After passing the exam, candidates receive the Licensed Veterinary Technician (LVT) credential. Instead of a license, some states require certification through a private organization. Individuals who obtain certification are called Certified Veterinary Technicians (CVTs).

Step 5: Look for Vet Technician Jobs

After meeting all applicable state requirements, start looking for work as a Vet Technician. Common employers for Vet Technicians include animal hospitals, vet clinics, veterinary laboratories, and colleges.

Private clinics and animal hospitals are the biggest employers of Vet Technicians, as veterinary services account for 90% of all jobs in this field. About 4% of Vet Technicians work at colleges or universities. Two percent of Vet Technicians work for social advocacy organizations, such as the humane society.  

Vet Technicians typically receive on-the-job training after gaining employment. For the first several months, a Vet Technician may work under the supervision of licensed technicians.

Step 6: Maintain Your Certification or License

Many states require Vet Technicians to renew their licenses or certifications every three years. The requirements vary. However, Vet Technicians often need to complete continuing education (CE) courses and submit a renewal form.

For example, many states require Vet Technicians to complete 15 hours of CE every three years. The courses are typically offered through community colleges and vocational schools. Some CE options may also be available online.
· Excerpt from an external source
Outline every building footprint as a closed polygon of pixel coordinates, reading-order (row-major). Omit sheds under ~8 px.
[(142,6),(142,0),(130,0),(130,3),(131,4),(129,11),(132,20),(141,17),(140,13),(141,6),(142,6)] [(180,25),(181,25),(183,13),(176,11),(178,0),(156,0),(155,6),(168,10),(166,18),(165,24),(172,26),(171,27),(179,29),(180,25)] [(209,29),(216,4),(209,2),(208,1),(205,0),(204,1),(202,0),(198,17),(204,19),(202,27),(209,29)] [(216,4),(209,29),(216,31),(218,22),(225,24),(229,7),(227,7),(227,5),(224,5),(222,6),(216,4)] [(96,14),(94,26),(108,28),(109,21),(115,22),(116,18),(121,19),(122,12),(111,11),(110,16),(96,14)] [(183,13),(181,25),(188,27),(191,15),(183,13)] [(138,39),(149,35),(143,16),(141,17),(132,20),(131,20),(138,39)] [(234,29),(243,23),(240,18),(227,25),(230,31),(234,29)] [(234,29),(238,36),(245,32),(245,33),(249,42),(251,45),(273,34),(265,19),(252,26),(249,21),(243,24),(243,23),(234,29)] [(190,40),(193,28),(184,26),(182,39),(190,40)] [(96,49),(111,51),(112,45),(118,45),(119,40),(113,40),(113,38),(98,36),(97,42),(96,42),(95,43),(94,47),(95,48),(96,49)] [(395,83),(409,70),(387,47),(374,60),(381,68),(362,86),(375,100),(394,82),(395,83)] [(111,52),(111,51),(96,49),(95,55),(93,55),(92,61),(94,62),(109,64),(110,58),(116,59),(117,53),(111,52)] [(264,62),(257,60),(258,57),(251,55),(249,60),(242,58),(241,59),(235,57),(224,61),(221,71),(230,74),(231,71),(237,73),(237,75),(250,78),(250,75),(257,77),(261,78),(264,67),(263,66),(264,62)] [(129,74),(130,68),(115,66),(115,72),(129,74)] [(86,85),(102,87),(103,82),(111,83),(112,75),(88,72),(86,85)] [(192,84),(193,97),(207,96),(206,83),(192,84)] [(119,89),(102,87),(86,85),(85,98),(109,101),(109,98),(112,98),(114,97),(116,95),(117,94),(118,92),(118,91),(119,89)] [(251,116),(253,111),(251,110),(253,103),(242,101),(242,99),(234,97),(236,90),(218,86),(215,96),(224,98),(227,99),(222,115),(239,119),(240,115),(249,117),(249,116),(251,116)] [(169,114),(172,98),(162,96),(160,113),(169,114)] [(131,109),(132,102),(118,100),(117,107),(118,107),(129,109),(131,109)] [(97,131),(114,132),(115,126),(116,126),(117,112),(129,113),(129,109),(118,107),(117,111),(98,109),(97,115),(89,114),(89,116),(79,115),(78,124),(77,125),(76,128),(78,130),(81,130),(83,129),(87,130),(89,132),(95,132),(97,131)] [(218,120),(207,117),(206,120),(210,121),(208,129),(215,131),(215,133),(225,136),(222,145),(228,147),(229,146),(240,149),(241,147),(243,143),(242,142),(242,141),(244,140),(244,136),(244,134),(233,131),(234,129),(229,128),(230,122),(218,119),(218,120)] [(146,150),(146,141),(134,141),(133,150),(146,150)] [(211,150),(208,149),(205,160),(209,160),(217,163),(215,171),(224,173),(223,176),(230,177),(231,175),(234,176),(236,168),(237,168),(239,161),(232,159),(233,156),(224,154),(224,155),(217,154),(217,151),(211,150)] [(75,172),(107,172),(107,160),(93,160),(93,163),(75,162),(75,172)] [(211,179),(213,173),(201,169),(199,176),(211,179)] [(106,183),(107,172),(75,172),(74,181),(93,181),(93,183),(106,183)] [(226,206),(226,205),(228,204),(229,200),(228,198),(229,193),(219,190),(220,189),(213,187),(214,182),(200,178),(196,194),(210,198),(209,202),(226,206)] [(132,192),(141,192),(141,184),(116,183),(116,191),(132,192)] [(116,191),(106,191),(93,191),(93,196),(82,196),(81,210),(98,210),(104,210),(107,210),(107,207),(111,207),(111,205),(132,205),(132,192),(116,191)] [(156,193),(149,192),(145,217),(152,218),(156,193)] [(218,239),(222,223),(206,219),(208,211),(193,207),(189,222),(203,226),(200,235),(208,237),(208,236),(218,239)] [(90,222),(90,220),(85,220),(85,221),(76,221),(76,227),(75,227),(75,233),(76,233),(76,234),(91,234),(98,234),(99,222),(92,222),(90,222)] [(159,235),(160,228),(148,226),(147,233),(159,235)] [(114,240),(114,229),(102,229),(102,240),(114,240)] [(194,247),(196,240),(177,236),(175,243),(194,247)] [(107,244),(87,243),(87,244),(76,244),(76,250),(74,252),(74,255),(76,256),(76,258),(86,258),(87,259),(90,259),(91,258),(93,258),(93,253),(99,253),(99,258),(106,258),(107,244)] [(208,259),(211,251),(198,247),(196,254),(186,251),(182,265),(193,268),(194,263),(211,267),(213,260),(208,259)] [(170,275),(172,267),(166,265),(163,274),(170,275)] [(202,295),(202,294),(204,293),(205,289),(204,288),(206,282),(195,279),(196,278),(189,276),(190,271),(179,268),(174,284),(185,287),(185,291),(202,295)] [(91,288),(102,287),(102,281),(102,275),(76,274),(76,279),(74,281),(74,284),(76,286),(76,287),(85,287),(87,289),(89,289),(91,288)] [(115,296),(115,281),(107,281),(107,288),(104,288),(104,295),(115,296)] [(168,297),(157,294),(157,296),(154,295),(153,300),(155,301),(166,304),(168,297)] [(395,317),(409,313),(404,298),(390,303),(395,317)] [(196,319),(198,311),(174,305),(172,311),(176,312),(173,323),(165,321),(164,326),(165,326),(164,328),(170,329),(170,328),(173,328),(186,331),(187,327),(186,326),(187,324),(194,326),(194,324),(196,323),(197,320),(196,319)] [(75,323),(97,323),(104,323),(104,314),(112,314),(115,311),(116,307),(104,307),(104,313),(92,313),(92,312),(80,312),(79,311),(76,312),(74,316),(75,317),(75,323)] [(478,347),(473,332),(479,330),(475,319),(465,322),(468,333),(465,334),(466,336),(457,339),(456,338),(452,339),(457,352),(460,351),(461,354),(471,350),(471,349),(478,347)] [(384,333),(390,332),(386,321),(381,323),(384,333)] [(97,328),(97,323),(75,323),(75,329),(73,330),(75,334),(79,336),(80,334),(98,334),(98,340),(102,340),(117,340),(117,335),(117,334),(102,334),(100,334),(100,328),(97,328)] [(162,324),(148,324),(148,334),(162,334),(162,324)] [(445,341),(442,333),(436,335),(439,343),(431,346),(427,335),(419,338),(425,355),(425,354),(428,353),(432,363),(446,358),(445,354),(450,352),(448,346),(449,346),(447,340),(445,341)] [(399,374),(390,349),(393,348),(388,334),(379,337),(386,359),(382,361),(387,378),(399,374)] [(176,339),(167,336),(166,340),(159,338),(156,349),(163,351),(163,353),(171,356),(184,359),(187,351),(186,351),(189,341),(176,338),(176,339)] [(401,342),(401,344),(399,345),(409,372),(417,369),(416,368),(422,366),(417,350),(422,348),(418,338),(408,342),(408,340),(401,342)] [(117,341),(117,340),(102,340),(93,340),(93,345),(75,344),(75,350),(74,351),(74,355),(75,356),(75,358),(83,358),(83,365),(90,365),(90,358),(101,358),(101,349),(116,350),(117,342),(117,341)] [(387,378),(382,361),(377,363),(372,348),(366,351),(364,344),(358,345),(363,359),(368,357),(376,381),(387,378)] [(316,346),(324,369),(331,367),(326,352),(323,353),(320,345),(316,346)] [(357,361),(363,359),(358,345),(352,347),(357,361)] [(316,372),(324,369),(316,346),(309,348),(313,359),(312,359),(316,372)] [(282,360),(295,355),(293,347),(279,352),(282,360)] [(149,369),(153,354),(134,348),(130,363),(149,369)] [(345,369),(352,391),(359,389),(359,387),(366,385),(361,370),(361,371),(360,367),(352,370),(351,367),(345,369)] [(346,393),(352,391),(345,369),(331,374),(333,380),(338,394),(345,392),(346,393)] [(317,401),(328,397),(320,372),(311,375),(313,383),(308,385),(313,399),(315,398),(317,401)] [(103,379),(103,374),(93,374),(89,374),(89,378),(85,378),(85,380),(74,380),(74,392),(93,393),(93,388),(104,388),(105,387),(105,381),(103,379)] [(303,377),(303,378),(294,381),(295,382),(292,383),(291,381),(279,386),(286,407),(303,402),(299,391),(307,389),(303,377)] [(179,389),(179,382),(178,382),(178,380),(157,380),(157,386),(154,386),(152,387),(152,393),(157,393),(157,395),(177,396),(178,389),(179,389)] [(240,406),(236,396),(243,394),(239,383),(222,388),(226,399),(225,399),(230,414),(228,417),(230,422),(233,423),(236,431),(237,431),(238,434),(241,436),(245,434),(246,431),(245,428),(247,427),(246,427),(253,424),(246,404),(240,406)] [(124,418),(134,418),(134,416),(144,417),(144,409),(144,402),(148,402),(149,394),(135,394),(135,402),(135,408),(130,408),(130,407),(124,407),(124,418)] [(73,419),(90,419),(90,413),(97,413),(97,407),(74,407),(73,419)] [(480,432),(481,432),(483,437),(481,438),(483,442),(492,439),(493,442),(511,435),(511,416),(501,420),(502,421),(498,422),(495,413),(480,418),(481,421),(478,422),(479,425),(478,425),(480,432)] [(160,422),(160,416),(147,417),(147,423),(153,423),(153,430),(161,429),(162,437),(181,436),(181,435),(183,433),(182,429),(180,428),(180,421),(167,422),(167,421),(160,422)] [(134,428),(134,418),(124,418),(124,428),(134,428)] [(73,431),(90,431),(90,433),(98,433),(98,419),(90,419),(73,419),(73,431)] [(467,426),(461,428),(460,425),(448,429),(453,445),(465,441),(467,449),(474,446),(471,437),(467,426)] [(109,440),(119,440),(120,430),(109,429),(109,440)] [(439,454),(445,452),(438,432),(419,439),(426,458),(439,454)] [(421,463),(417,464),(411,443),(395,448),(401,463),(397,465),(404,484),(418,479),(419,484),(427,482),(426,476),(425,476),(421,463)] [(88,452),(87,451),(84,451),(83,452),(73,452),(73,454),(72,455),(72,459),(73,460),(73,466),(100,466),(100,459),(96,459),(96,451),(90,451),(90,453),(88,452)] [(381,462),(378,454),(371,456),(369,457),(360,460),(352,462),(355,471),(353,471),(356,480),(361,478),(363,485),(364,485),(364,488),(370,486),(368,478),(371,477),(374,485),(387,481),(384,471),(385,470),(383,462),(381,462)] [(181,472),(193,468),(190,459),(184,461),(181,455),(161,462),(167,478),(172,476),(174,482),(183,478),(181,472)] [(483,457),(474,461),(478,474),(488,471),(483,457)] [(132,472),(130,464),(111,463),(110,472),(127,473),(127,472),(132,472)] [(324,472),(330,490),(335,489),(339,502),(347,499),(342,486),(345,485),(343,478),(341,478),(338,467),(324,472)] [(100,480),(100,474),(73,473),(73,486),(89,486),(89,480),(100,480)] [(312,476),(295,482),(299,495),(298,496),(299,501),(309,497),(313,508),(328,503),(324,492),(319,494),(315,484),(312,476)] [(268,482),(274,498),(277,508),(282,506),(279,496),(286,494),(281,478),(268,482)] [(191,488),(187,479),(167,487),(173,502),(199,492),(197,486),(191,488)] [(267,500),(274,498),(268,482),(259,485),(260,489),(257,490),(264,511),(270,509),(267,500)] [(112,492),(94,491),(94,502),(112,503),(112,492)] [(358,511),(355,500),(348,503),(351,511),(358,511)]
Individuals who allow their license to lapse may need to pay an additional fee when reapplying for a license. Some states may also require additional CE courses or the passing of the VTNE before reissuing a license.

Step 7: Consider Going to Veterinary School

Some Vet Technicians choose to advance their careers by going back to school to become Veterinarians. After becoming a Vet Technician, the path to becoming a Veterinarian is much shorter.

Veterinarians need to obtain a Doctoral Degree in Veterinary Medicine. Most Doctor of Veterinary Medicine (DVM) programs last four years and require at least a Bachelor’s Degree in Veterinary Science.

What degree do most Veterinary Technologists and Technicians have

Associate’s degree

We did a survey to ask other Veterinary Technologists and Technicians what degree they had when they first became one. Here are the results.

Associate’s degree
67.6%

High School Diploma
12.13%

Post-secondary certificate
11.3%

How long does it take

2 to 4 years

The path to becoming a Vet Technician may take two to four years, depending on whether you earn an Associate’s Degree or a Bachelor’s Degree. After earning a degree, Vet Technicians can pass an exam to become certified and start looking for work.